Tuesday, December 21, 2004

Bled, Rue or Purple?

I confess, I enjoyed the Jesusland and Slave States maps. Chortled (not smirked!) like any commiepinkoelitistliberal at the IQ by State rankings. And dug into the data on the Generosity Index™ that lumped the Blue states on the bottom. (Liberals stingy? What's the catch? More on this another time.) They were all good visual one-liners, but humor works because it's unfair—both true and false. Labels can work that way, too.

Of course, states are really mixtures of Reds and Blues. Just drill down and apply a more refined level of abstraction: The diverse urban areas and inner ring suburbs are Blue; the fast-growing exurbs and rural areas are Red. Bill Bishop of the Austin American-Statesman says the 2004 Presidential election was "actually a series of local landslides," and he quotes both academics and partisans who agree.

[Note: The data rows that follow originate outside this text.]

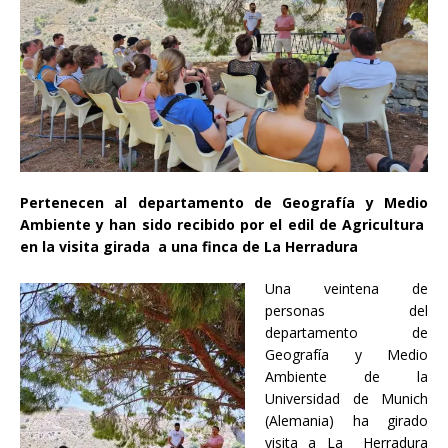
Pertenecen al departamento de Geografía y Medio
Ambiente y han sido recibido por el edil de Agricultura
en la visita girada a una finca de La Herradura
Una veintena de
personas del
departamento de
Geografía y Medio
Ambiente de la
Universidad de Munich
(Alemania) ha girado
visita a La Herradura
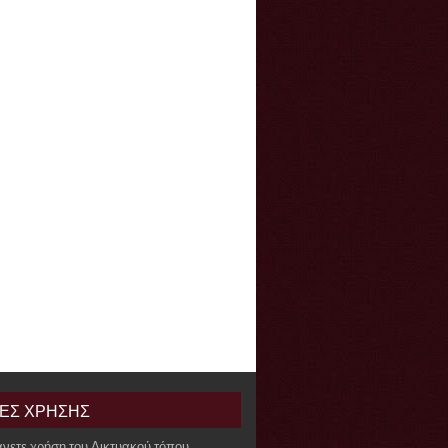
ΙΕΣ ΧΡΗΣΗΣ
άνετε χρήση του Δικτυακού τόπου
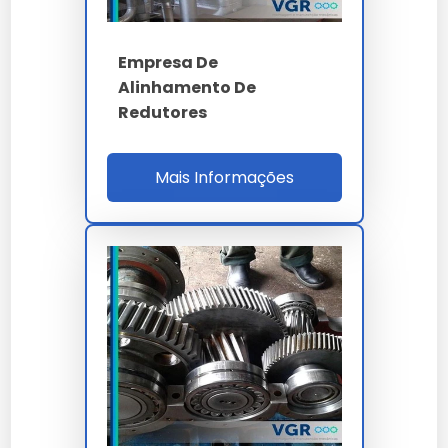
Nossas soluções passam por rigorosos controles,
garantindo performance superior às alternativas
Empresa De
comuns.
Alinhamento De
Lembramos que o uso de
empresa de manutenção
Redutores
de redutores
em desacordo com as normas
técnicas pode comprometer a segurança. Consulte
sempre nossa equipe técnica.
Mais Informações
Ao nos escolher, você opta por um parceiro que
entende a importância crítica do empresa de
manutenção de redutores para o sucesso do seu
projeto.
A manutenção preventiva de
empresa de
manutenção de redutores
prolonga a vida útil e
evita paradas desnecessárias na sua linha de
produção.
A versatilidade de
empresa de manutenção de
redutores
permite aplicação em diversos setores,
mantendo a integridade esperada por nossos clientes.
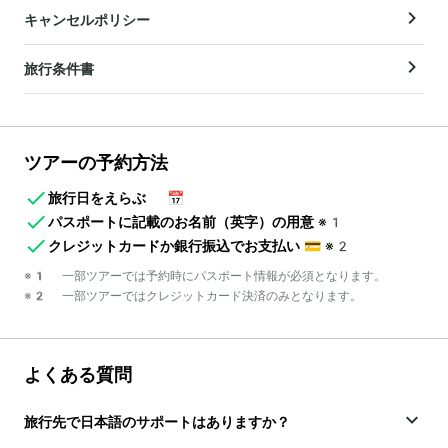
キャンセルポリシー
旅行条件書
ツアーの予約方法
旅行日をえらぶ
📅
パスポートに記載のお名前（英字）の用意
※1
クレジットカードか銀行振込でお支払い
💳
※2
※1 一部ツアーでは予約時にパスポート情報が必須となります。
※2 一部ツアーではクレジットカード決済のみとなります。
よくある質問
旅行先で日本語のサポートはありますか？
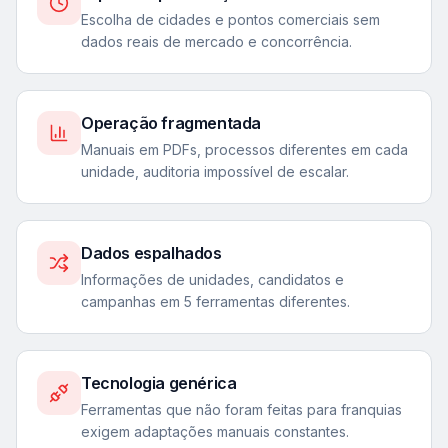
Escolha de cidades e pontos comerciais sem
dados reais de mercado e concorrência.
Operação fragmentada
Manuais em PDFs, processos diferentes em cada
unidade, auditoria impossível de escalar.
Dados espalhados
Informações de unidades, candidatos e
campanhas em 5 ferramentas diferentes.
Tecnologia genérica
Ferramentas que não foram feitas para franquias
exigem adaptações manuais constantes.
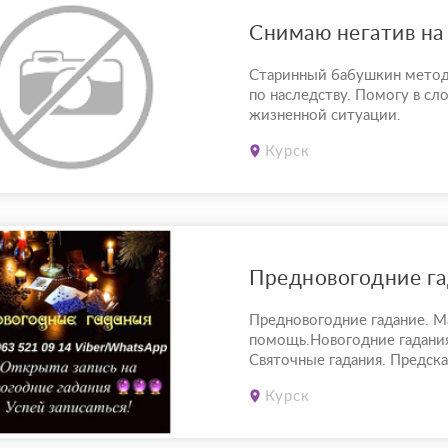
Снимаю негатив на
Старинный бабушкин метод
по наследству. Помогу в с
жизненной ситуации.
Курск
Предновогодние гадание. М
помощь.Новогодние гадани
Святочные гадания. Предска
год. Предновогодняя пора -
Курск
эффективное время для про
мощных обрядов: на снятие
сглаза, на постановку защит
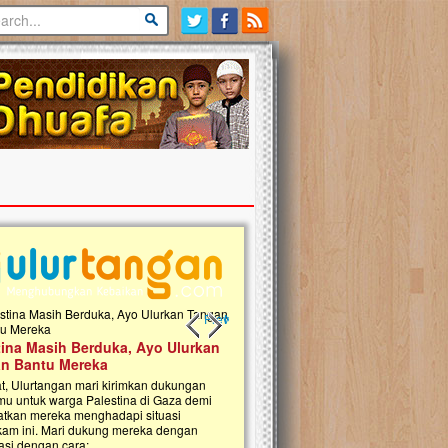
Previous slide
Next slide
tina Masih Berduka, Ayo Ulurkan
Open Donasi Wakaf Pembangu
n Bantu Mereka
Rumah Qur'an & TK Islam Terp
t, Ulurtangan mari kirimkan dukungan
Najjah di Jonggol
mu untuk warga Palestina di Gaza demi
tkan mereka menghadapi situasi
Saat ini, Ulurtangan bersama Yayasan 
am ini. Mari dukung mereka dengan
Najjahtul Islam Jonggol sedang merintis
si dengan cara:...
pembangunan Rumah Qur’an dan Tama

Nathanial Persily, a law professor at the University of Pennsylvania, says his studies of redistricting show a trend toward communities growing more polarized, to the point where they become "echo chambers" of like-minded people talking mainly to each other and becoming more extreme in their views.

Sounds about right. But let's drill down another level. To the individual. Aren't we all a mix of Red and Blue, with a lot of in-between? How much of our personal lives and beliefs and aspirations were really represented in the last election campaign—or in any election, for that matter? And when the candidates' ideas were rolled up into HardWorkValuesWarFreedom or NotBushjohnkerry.com, how satisfied were we with the choice? "Culture War? The Myth of a Polarized America," by Morris Fiorina, Jeremy Pope and Samuel J. Abrams, takes this direction.

A voting both is a pretty blunt instrument for expressing individual thought, but that is what the pollsters are using to create their labels. Let's resist.